■ Exercise passage
┌──
Me back in 1999
The funny part was that when I was in my mid-20’s, I was very fit. I exercised regularly, ate a balanced and healthy diet, and was able to control my weight without much effort. I was also very independent and a lot healthier emotionally.
So, you can imagine my disappointment when I began noticing that I had gone from a size 6 jeans to a 16. It was then I began noticing that even those jeans were already fitting me quite snugly if I say so myself. I no longer felt attractive and this was constantly reinforced by my spouse’s constantly roving eye and it slowly began to erode our physical intimacy.
I looked in the mirror one day, and found this woman:
I didn’t even recognize her anymore. This wasn’t me! This was a miserable shell of my former happy, confident, and very healthy self. I decided to do something about it. I began exercising at home. Although my spouse and I made good money, I could not justify to myself spending money on a gym membership. Thinking back on the utter stupidity of that statement, I confess between the both of us, we routinely spent over $100 a month for cigarettes, and still I could not see myself spending a fraction of that for my own health. I realize now that my problem was that I did not believe I was worth the effort and expense.
A few years before that, I had signed up for a 1 year gym membership through a discount program with a previous employer and did not go one time. I always had an excuse for not going, and my spouse offered no support other than wanting me to get out of the house so he would not have to spend so much time with me. So, every time I mentioned a health club, he did not waste the opportunity to point out how I had not attended for a full year and why should now be any different.
└──
■ Exercise description
Please rewrite the paragraph of the weight-gain passage that begins "A few years before that" more briefly, keeping its main facts.

■ Data under study
┌──
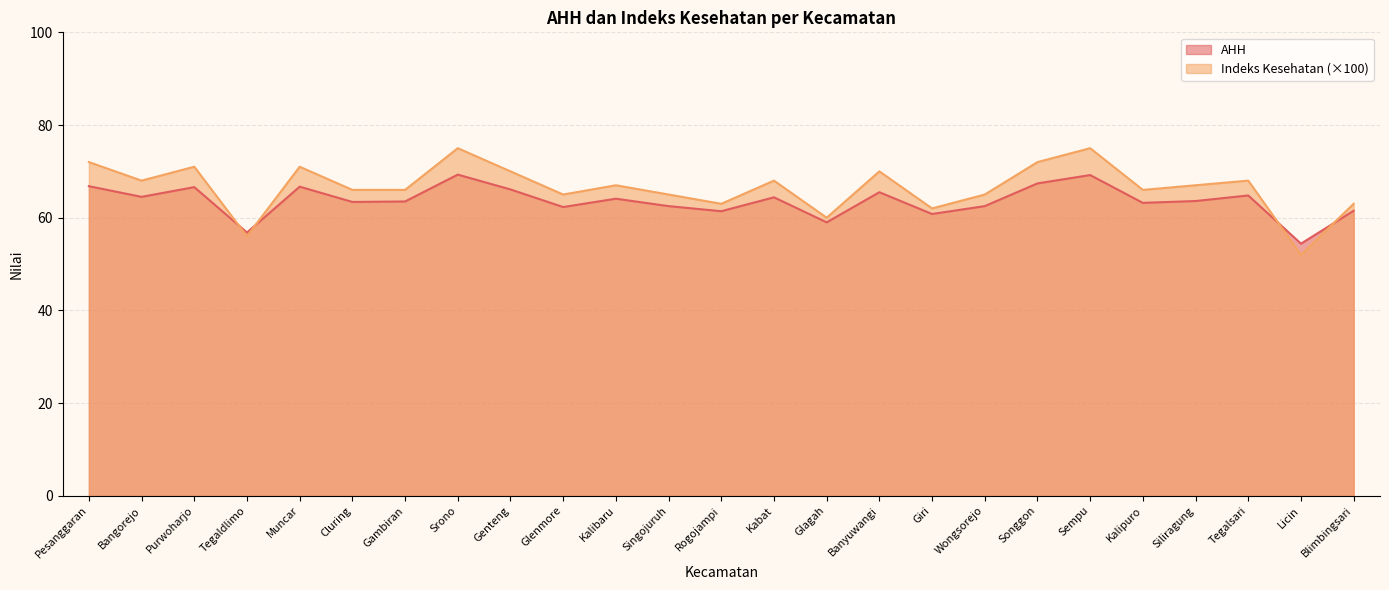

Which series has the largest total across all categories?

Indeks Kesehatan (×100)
└──
┌──
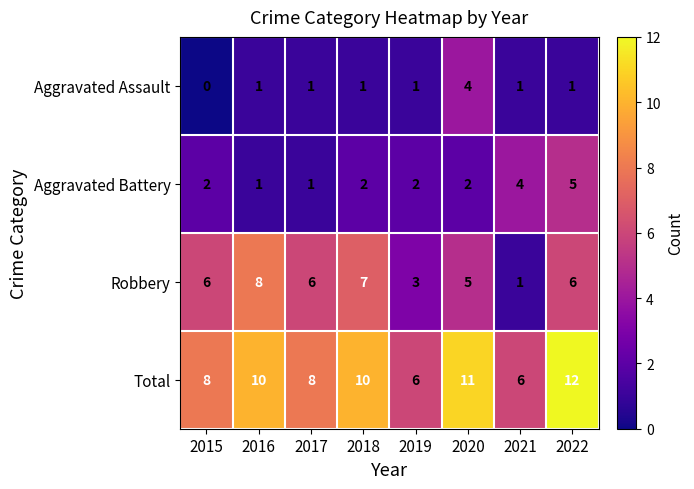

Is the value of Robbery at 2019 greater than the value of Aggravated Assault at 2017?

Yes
└──
■ Task response
A few years earlier, I got a one-year gym membership through a previous employer's discount program but never went once, always having an excuse. My spouse's only support was wanting me out of the house so he could spend less time with me. Whenever I mentioned a health club, he pointed to that unused year and asked why now would be any different.